Considerado tempos atrás o maior intelectual vivo, Umberto Eco, filósofo, semiólogo e romancista italiano, produziu não só um obra vasta, pela quantidade, mas principalmente por sua ampla e relevante versatilidade.

A própria simpatia de Eco fazia o resto: amava tanto os livros que adotou para si o papel de mecenas, sempre ávido por desvendar lugares e saberes da linguagem e da História, atento ao tempo certo de cada reflexão — de onde decidia se a percepção das novas ideias deveria ser direcionada a acadêmicos ou a leigos, pois “nossa cultura e a educação em nossa cultura são fundadas na capacidade de se fazer distinções” (Folha de S. Paulo, caderno Mais, 1995), disse certa vez em entrevista a Contardo Calligaris.

Como ensaísta, legou estudos como Apocalípticos e Integrados, A Estrutura Ausente e Obra Aberta. Este último, por exemplo, tornou-se referencial teórico para aqueles que trabalham com a literatura e sua multiplicidade interpretativa, correlacionada, também, a outros estilos artísticos.

Não havia de ser diferente com seus romances: expostos a experimentações narrativas, pelas quais Eco espreitava tanto o enredo quanto a linguagem como expressões inacabadas.

Nos romances, o cunho histórico prepondera propenso a questionar — pelo paradoxo existente — o contemporâneo, suspeitando e acusando os elementos sociais da cultura ocidental de compartilharem teorias conspiratórias. As tramas de seus livros viriam da justa necessidade de mostrar que a noção de História — seja presente ou passada — em algum momento se perdeu.

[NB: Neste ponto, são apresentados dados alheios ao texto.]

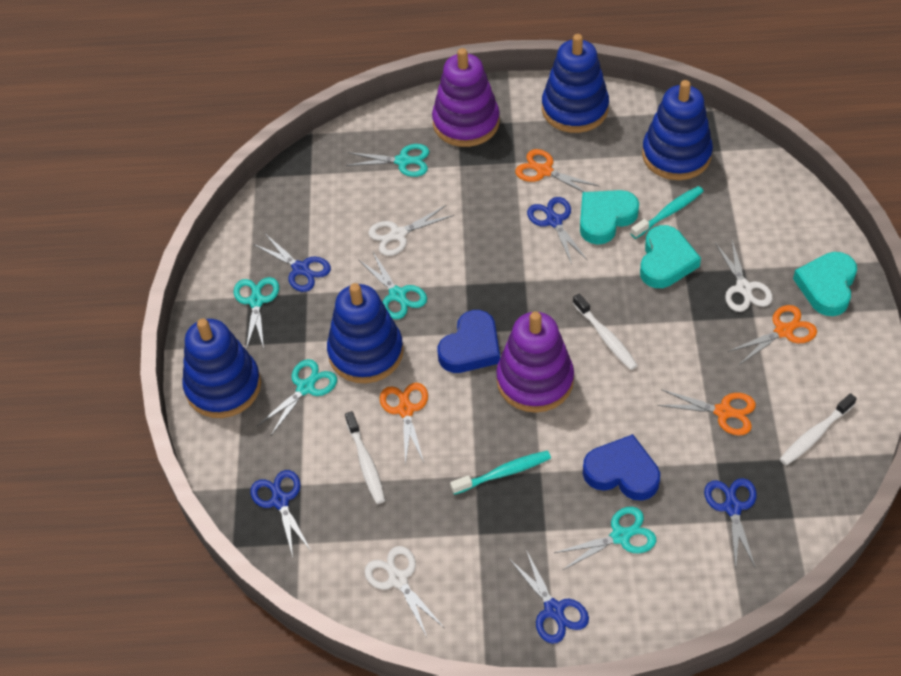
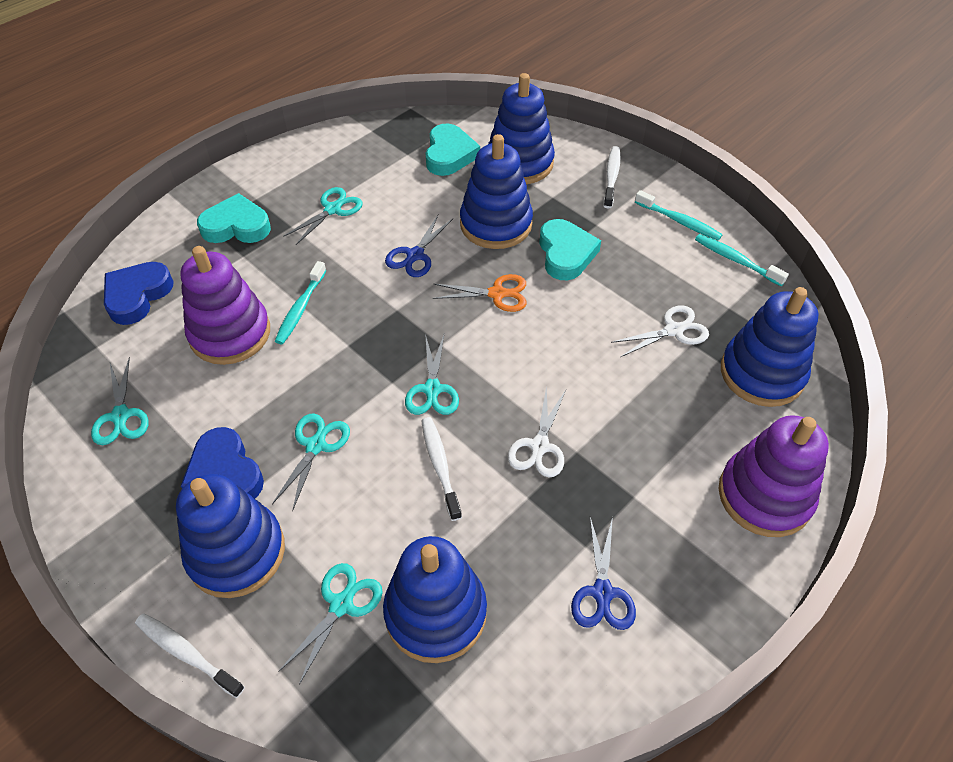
blue scissors: 5 -> 2
blue stacking toy: 4 -> 5
orange scissors: 4 -> 1
turquoise toothbrush: 2 -> 3
white scissors: 3 -> 2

O Nome da Rosa permanece sendo seu romance mais conhecido, e um exemplo dos caminhos narrativos de Eco. Sob o pano de fundo da Idade Média, a desintegração do poder, alianças políticas e religiosas, somadas a um suspense investigativo, são aspectos exibidos no livro para abordar de modo indireto as mesmas transformações que o autor exploraria durante toda sua vida.

O monge franciscano (Guilherme de Baskerville) funciona como o típico renascentista perseguindo os sucessivos crimes de um mosteiro. A personagem representa a transição do pensamento moderno, guiando (e guiado por) digressões a respeito das dúvidas de ordem histórica e filosófica que reportam às virtudes humanas.

E foram essas duas estruturas que renderam ao romance uma elogiada adaptação para o cinema. Este ano o filme O Nome da Rosa, dirigido por Jean-Jacques Annaud, completa trinta anos. Eco, que faleceu mês passado (sexta, dia 19), escapou de insistentes futuras perguntas equiparando os entreatos do filme com os do livro.

Retomando brevemente o início deste texto para lembrar que Umberto Eco fora eleito entre os maiores, além do fato de ter sido indicado inúmeras vezes ao prêmio Nobel e nunca ter ganhado, remonta, bem ao estilo de seus romances, às contradições de nosso tempo, em que a nostalgia (do pensamento narrativo) é derrotada pela envelhecida e aborrecida História (do tempo).

Muitos acreditam que Eco não tenha sido um romancista tão prodigioso quanto fora em seus ensaios. Difícil saber o que é falso ou verdadeiro. Mas uma coisa é certa, a sua morte se anunciou sem conspiração — ou talvez a única conspiração à vista seja a da própria morte, com vontade de contrariar sua irredutível inclinação a compartir sentimento caloroso e espontaneidade.

A realidade é mais estranha que a ficção, e, sabendo disso, Eco fez de tudo para que a (sua) realidade e sua ficção jamais se estranhassem.